Texto mostrado |
Cabe recordar que, para el caso latinoamericano, previa a esta articulación entre democracia y libre mercado, este modelo económico se instaló gracias a la Operación Cóndor, impulsada por los Estados Unidos para toda la región: bien mediante la interrupción del Estado de derecho con golpes cívico-militares en países como Chile o Argentina, bien permitiendo la expansión del crimen organizado desde las cúpulas del Estado (vía narcotráfico) y sus respectivas doctrinas de seguridad democrática para combatir la guerrilla o grupos subversivos en lugares como Centroamérica o Colombia. A grandes rasgos, esta operación tenía por finalidad destruir —por las vías del terror, el crimen organizado o la persecución política— cualquier forma de organización popular o estatal que, mediante partidos políticos, sindicatos o diversas formas de organización popular, apuntaran a la construcción de un modelo económico-social alternativo a lo que luego se daría en llamar neoliberalismo. Incluso podría añadirse que esta última vía (expansión del modelo económico por medio del combate al dizque «terrorismo» —narcotráfico, guerrilla y crimen organizado—) sigue activa en nuestra región y se está convirtiendo en el paradigma de reorganización regional de la extrema derecha.

Datos proporcionados |

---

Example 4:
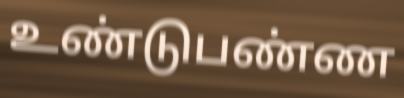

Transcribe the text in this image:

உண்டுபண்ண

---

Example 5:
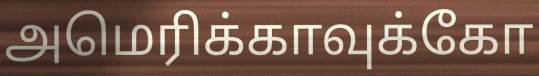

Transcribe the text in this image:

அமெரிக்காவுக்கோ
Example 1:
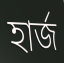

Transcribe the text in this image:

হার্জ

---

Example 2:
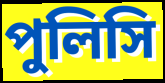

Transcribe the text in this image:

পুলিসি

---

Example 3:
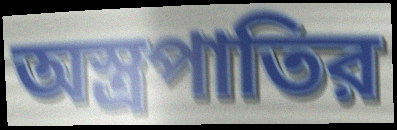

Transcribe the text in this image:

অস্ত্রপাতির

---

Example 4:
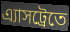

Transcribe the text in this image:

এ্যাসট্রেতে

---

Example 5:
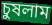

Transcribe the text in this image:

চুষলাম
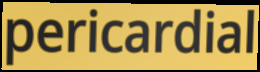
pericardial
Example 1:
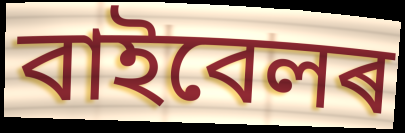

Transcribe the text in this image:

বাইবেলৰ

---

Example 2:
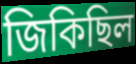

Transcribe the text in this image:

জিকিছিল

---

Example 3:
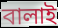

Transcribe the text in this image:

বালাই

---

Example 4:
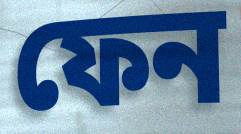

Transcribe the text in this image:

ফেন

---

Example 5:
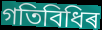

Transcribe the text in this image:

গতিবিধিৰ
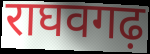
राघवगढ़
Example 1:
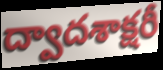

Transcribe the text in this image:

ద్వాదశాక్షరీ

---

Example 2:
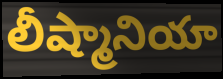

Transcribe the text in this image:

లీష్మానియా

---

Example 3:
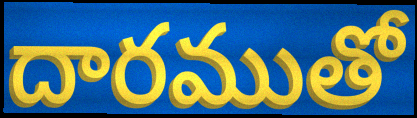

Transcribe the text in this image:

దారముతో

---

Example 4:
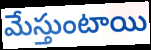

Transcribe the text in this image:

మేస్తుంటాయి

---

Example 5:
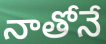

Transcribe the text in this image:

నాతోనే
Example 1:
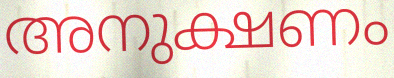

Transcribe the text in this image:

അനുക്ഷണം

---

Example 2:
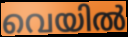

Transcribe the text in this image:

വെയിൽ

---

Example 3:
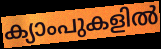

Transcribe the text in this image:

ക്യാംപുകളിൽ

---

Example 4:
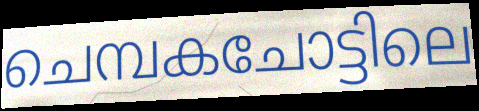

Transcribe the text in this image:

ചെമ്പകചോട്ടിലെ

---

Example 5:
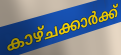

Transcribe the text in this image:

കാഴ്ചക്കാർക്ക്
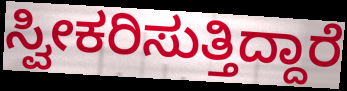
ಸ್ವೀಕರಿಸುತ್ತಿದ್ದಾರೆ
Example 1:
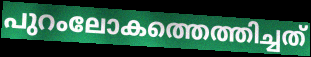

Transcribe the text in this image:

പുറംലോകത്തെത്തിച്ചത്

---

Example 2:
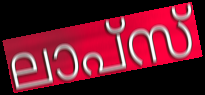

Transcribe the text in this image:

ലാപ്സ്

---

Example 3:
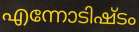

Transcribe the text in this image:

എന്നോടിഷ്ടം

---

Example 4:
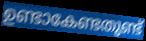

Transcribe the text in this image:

Qué hacer | Según el texto mostrado, ¿con qué finalidad se impulsó la Operación Cóndor? Explícalo en una a tres oraciones. Responde basándote únicamente en el texto mostrado.

Resultado correcto | La Operación Cóndor buscaba destruir, por las vías del terror, el crimen organizado o la persecución política, cualquier forma de organización popular o estatal que apuntara a construir un modelo económico-social alternativo al que luego se llamaría neoliberalismo. Esas organizaciones actuaban mediante partidos políticos, sindicatos u otras formas de organización popular.